Excluding the part in the middle because I don't wanna repost potential issues for you. I just wanted to comment that that is terrible. People often talk about the siloed nature of research in industry, without considering that academia supports the draconian publishing system. I understand IP protection, but IP protection doesn't have to mean no access. This is such a huge issue in the bio- world (biostats, genetics, etc).
This is really cool -- thanks for posting it! I'll have to skim through it at some point since a lot of my work is in classifications models and mirrors the results you've seen
Seconded! Any URI to your PhD?
Check https://www.researchgate.net/publication/356873749_Extractin...
Check https://www.researchgate.net/publication/356873749_Extractin...
The caveat here is that if you don't know how to create good specialized models - you are just wasting everyone't time and money:
https://www.threads.net/@ethan_mollick/post/C46AfItO8RS?hl=e...
Exactly, BloombergGPT performed worse on financial sentiment analysis then much smaller fine-tuned Bert-based models.

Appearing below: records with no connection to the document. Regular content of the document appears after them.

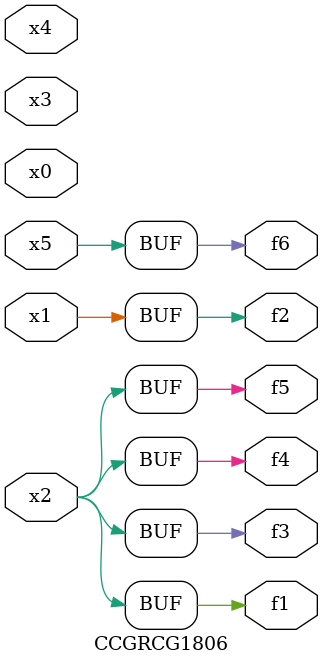
<source format=v>
module CCGRCG1806(
	input x0, x1, x2, x3, x4, x5,
	output f1, f2, f3, f4, f5, f6
);
	assign f1 = x2;
	assign f2 = x1;
	assign f3 = x2;
	assign f4 = x2;
	assign f5 = x2;
	assign f6 = x5;
endmodule

</source>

For many extractive tasks BloombergGPT was quite disappointing. A 5-10% performance hit with much larger inference cost compared to smaller models is not desirable.
But the research investment for Bloomberg makes sense to take the risk: a do-it-all generative model can mean significant complexity reduction in maintenance and deployment overhead.
It didn't directly pay off for many extractive tasks, but I bet they're iterating. Bloomberg has the data moat and the business needs in their core products to make it worthwhile.